§ RECORD EXTRACTS:
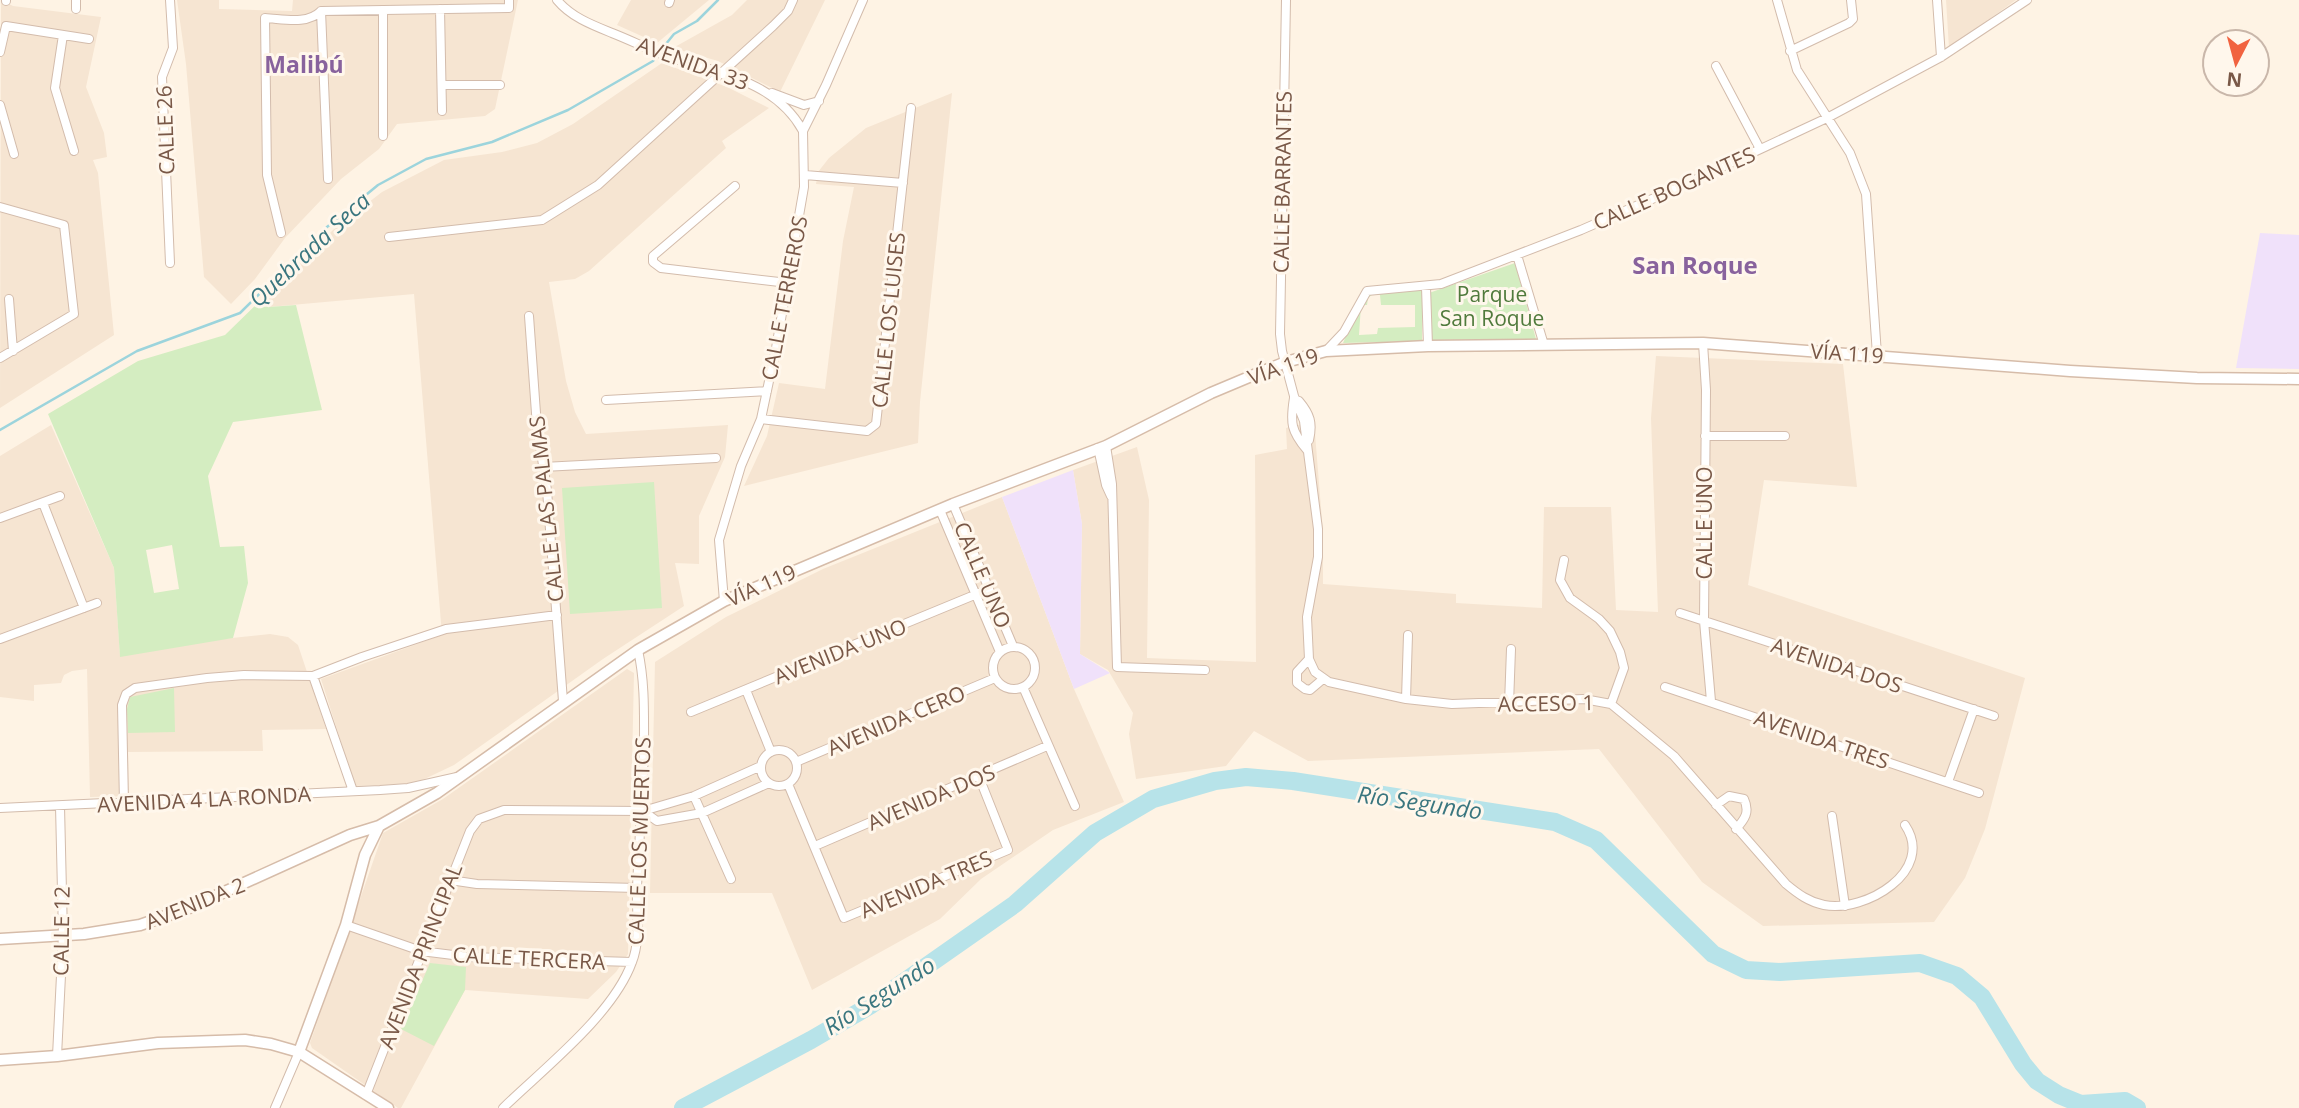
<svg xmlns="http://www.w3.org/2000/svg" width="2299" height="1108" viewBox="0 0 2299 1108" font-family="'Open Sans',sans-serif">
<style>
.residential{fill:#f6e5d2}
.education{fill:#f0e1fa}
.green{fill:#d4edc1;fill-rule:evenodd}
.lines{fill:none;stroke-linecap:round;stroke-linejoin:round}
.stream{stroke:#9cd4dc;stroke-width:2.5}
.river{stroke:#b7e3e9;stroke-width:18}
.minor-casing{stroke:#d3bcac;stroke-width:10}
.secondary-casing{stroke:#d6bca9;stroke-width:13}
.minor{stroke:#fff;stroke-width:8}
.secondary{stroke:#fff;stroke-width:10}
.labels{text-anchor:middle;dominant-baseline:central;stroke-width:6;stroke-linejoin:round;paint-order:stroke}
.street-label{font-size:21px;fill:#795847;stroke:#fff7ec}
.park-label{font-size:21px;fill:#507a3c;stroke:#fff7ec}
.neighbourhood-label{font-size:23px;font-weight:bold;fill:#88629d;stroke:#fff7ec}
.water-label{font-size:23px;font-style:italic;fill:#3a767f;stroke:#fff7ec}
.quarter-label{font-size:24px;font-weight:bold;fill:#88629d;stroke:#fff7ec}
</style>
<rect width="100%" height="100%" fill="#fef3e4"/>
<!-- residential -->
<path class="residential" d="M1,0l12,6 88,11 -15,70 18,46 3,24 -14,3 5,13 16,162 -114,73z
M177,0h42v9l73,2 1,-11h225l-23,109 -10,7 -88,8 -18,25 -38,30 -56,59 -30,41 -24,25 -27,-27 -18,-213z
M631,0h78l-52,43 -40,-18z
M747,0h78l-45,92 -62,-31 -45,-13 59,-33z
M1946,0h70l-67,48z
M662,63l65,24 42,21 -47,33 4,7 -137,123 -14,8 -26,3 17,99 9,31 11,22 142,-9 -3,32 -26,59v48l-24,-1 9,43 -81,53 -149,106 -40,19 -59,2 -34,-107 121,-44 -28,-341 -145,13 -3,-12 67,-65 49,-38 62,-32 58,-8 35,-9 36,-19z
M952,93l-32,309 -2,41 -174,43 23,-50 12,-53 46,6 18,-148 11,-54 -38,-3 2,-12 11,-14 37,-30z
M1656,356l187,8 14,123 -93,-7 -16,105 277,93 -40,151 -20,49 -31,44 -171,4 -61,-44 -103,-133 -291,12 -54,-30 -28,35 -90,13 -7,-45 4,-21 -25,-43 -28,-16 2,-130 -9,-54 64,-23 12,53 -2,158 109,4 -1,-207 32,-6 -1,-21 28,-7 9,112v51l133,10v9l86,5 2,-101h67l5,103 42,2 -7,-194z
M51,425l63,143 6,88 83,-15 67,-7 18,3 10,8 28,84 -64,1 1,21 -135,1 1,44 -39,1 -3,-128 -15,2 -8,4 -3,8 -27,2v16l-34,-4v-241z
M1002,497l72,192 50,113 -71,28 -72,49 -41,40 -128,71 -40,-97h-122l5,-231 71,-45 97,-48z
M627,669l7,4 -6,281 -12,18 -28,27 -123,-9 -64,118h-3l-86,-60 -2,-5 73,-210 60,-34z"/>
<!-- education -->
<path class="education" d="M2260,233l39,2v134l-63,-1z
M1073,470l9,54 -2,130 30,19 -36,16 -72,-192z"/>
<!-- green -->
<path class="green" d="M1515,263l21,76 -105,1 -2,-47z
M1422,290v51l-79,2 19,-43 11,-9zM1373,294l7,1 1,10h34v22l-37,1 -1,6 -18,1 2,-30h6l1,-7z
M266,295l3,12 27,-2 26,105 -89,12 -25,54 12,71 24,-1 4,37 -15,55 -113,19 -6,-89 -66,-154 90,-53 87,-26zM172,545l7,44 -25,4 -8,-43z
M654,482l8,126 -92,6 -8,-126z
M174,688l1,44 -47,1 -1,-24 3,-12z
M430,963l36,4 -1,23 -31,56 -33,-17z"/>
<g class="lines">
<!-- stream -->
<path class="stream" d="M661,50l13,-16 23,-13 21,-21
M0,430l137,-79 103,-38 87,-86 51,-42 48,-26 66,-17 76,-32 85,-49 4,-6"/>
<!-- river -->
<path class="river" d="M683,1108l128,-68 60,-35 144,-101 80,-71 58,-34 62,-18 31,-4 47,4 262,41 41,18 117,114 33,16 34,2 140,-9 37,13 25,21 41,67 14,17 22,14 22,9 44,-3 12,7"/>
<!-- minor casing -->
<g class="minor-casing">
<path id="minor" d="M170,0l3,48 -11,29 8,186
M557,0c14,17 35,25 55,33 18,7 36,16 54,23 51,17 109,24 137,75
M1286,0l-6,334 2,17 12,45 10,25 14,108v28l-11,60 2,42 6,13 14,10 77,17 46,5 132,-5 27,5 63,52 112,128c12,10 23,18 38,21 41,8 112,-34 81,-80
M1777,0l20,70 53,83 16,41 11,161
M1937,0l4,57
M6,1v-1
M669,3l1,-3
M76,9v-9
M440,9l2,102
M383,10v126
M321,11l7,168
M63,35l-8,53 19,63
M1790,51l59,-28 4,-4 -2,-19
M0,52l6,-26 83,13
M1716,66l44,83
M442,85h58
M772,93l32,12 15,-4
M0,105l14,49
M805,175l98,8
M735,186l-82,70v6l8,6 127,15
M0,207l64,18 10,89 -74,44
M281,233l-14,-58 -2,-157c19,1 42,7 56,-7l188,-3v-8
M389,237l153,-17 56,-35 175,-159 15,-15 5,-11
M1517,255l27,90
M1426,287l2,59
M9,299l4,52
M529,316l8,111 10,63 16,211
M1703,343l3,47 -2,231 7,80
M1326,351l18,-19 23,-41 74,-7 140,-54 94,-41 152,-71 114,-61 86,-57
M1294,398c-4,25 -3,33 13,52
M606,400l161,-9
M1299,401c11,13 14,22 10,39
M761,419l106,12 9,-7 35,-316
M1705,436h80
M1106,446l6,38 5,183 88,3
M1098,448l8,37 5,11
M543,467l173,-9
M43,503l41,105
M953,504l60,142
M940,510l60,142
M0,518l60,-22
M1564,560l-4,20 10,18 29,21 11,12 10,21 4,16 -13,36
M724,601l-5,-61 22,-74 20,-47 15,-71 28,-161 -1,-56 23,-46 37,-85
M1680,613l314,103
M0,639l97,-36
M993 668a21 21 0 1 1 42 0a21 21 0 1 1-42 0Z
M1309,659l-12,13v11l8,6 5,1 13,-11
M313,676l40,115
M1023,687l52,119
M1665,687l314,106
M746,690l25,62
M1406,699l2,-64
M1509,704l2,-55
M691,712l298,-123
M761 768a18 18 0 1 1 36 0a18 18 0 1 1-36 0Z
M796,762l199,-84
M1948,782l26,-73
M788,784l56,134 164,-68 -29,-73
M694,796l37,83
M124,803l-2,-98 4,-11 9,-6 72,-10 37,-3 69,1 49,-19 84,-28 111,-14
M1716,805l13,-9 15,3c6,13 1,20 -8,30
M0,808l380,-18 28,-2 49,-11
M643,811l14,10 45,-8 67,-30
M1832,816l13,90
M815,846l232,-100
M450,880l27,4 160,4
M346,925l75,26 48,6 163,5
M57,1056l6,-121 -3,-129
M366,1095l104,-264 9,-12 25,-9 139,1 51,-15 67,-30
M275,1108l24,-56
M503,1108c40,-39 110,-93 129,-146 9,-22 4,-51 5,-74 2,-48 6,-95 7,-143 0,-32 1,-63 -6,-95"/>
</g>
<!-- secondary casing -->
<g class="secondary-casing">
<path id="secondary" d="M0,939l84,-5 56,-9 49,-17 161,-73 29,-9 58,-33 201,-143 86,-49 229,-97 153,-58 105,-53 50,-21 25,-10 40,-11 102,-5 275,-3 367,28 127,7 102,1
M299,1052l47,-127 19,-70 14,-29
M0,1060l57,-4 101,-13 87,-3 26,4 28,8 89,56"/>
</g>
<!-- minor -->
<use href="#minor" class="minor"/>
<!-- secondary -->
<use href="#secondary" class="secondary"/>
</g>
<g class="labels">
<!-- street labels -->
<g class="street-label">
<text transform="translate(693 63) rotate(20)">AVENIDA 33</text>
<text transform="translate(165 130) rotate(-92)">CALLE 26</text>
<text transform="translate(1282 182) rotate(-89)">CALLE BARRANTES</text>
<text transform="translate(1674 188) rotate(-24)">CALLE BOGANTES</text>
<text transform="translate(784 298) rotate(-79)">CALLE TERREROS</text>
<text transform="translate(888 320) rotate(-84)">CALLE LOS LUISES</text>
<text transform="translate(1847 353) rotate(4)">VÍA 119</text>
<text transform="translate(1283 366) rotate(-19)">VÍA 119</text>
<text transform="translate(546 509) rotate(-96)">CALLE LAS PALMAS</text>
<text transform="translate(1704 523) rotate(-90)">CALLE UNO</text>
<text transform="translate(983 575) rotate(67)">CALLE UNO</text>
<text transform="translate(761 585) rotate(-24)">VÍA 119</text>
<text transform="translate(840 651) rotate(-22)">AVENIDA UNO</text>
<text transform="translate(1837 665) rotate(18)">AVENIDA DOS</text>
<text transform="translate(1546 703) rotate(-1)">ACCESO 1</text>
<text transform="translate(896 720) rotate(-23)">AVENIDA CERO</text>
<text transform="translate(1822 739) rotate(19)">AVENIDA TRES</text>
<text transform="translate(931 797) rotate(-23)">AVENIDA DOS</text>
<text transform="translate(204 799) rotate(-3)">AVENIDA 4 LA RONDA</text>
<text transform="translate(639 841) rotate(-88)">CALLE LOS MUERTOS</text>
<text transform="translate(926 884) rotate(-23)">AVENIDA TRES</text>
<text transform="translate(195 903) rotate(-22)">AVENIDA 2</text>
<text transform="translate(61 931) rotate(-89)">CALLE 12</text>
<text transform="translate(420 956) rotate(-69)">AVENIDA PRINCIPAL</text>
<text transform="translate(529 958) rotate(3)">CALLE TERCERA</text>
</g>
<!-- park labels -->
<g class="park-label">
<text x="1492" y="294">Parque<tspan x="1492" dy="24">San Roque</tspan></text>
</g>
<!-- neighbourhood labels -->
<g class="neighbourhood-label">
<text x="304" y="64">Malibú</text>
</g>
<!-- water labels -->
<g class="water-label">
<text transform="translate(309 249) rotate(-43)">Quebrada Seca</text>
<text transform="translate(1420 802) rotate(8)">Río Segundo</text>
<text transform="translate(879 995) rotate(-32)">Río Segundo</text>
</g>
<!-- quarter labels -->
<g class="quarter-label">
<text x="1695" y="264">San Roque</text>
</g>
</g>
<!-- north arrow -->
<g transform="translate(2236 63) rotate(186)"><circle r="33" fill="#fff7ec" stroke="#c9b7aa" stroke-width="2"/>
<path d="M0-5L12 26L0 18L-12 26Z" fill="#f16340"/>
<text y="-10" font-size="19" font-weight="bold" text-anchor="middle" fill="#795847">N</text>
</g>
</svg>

==

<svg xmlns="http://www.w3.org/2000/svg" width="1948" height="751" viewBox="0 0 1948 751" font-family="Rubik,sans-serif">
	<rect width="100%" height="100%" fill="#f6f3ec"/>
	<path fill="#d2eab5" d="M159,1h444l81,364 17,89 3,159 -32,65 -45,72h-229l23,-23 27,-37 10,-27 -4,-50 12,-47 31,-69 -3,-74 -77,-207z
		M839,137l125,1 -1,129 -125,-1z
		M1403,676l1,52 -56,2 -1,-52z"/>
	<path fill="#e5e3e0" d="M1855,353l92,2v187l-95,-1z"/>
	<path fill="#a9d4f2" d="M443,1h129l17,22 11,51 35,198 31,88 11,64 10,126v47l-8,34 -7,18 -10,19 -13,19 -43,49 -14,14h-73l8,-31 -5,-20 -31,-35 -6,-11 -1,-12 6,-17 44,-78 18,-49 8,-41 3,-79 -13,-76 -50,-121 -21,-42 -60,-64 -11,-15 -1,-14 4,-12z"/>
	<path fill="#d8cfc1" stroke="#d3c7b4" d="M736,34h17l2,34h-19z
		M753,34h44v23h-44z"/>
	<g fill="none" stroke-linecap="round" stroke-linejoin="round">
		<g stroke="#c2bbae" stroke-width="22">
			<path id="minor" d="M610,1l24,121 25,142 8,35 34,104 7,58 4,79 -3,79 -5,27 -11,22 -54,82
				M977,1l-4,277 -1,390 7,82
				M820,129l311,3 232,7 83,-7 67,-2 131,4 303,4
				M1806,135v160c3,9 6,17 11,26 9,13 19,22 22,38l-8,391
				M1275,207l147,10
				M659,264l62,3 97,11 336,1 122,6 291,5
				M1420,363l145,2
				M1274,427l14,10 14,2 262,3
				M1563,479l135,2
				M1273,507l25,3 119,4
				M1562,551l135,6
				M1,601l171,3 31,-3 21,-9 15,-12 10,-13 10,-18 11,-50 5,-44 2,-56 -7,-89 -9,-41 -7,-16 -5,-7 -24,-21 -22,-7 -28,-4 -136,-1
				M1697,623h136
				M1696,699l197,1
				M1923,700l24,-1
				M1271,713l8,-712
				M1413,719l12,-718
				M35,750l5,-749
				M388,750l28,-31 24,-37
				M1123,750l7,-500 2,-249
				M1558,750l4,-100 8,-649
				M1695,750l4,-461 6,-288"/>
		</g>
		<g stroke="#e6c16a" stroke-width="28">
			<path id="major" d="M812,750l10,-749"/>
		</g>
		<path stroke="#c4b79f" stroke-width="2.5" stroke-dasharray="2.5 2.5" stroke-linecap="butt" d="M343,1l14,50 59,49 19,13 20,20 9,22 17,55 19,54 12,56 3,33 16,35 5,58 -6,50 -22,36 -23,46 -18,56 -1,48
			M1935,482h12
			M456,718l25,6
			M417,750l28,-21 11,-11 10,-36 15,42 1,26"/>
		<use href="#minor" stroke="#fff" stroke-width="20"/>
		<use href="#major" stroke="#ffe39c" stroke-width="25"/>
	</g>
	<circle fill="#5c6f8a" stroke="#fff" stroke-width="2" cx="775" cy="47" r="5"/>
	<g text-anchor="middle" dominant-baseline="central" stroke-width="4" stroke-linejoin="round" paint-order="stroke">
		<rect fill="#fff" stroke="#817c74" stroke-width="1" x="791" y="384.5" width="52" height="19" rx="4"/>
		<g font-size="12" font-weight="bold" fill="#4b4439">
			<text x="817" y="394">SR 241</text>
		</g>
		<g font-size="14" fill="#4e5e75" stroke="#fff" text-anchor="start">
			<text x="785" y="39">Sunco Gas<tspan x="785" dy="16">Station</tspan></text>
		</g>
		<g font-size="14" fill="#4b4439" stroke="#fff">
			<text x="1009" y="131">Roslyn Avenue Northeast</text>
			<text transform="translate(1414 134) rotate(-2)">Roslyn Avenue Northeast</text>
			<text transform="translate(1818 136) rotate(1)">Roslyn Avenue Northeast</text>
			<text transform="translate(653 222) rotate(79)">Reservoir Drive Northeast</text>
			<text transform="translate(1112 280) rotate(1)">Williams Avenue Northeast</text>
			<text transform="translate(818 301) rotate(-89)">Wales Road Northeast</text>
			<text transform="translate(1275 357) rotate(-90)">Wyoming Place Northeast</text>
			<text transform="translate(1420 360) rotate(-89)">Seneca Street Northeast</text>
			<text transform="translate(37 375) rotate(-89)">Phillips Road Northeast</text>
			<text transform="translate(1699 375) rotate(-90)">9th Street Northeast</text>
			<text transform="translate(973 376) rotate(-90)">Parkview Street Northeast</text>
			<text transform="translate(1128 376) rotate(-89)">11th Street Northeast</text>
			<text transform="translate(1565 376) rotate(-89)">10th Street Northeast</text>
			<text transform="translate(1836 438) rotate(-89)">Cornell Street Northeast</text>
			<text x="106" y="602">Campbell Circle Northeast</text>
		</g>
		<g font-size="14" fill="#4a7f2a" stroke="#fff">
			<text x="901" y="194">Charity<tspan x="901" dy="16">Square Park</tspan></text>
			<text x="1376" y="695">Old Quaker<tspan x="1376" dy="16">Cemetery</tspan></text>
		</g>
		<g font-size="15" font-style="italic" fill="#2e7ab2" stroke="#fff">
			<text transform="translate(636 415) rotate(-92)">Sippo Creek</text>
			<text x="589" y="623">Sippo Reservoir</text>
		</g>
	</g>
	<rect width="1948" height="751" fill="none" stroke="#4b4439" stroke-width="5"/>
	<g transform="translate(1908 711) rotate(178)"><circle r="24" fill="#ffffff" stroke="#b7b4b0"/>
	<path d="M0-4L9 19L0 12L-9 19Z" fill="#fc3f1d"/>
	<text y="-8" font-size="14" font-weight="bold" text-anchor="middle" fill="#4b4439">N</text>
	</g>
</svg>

§ WHAT IS NEEDED: Copy word for word the stretch of entries above from the line that has "M1923,700l24,-1" through the line that has "M456,718l25,6", both ends included, and nothing outside it.

§ RESULT FOR THIS TASK:
				M1923,700l24,-1
				M1271,713l8,-712
				M1413,719l12,-718
				M35,750l5,-749
				M388,750l28,-31 24,-37
				M1123,750l7,-500 2,-249
				M1558,750l4,-100 8,-649
				M1695,750l4,-461 6,-288"/>
		</g>
		<g stroke="#e6c16a" stroke-width="28">
			<path id="major" d="M812,750l10,-749"/>
		</g>
		<path stroke="#c4b79f" stroke-width="2.5" stroke-dasharray="2.5 2.5" stroke-linecap="butt" d="M343,1l14,50 59,49 19,13 20,20 9,22 17,55 19,54 12,56 3,33 16,35 5,58 -6,50 -22,36 -23,46 -18,56 -1,48
			M1935,482h12
			M456,718l25,6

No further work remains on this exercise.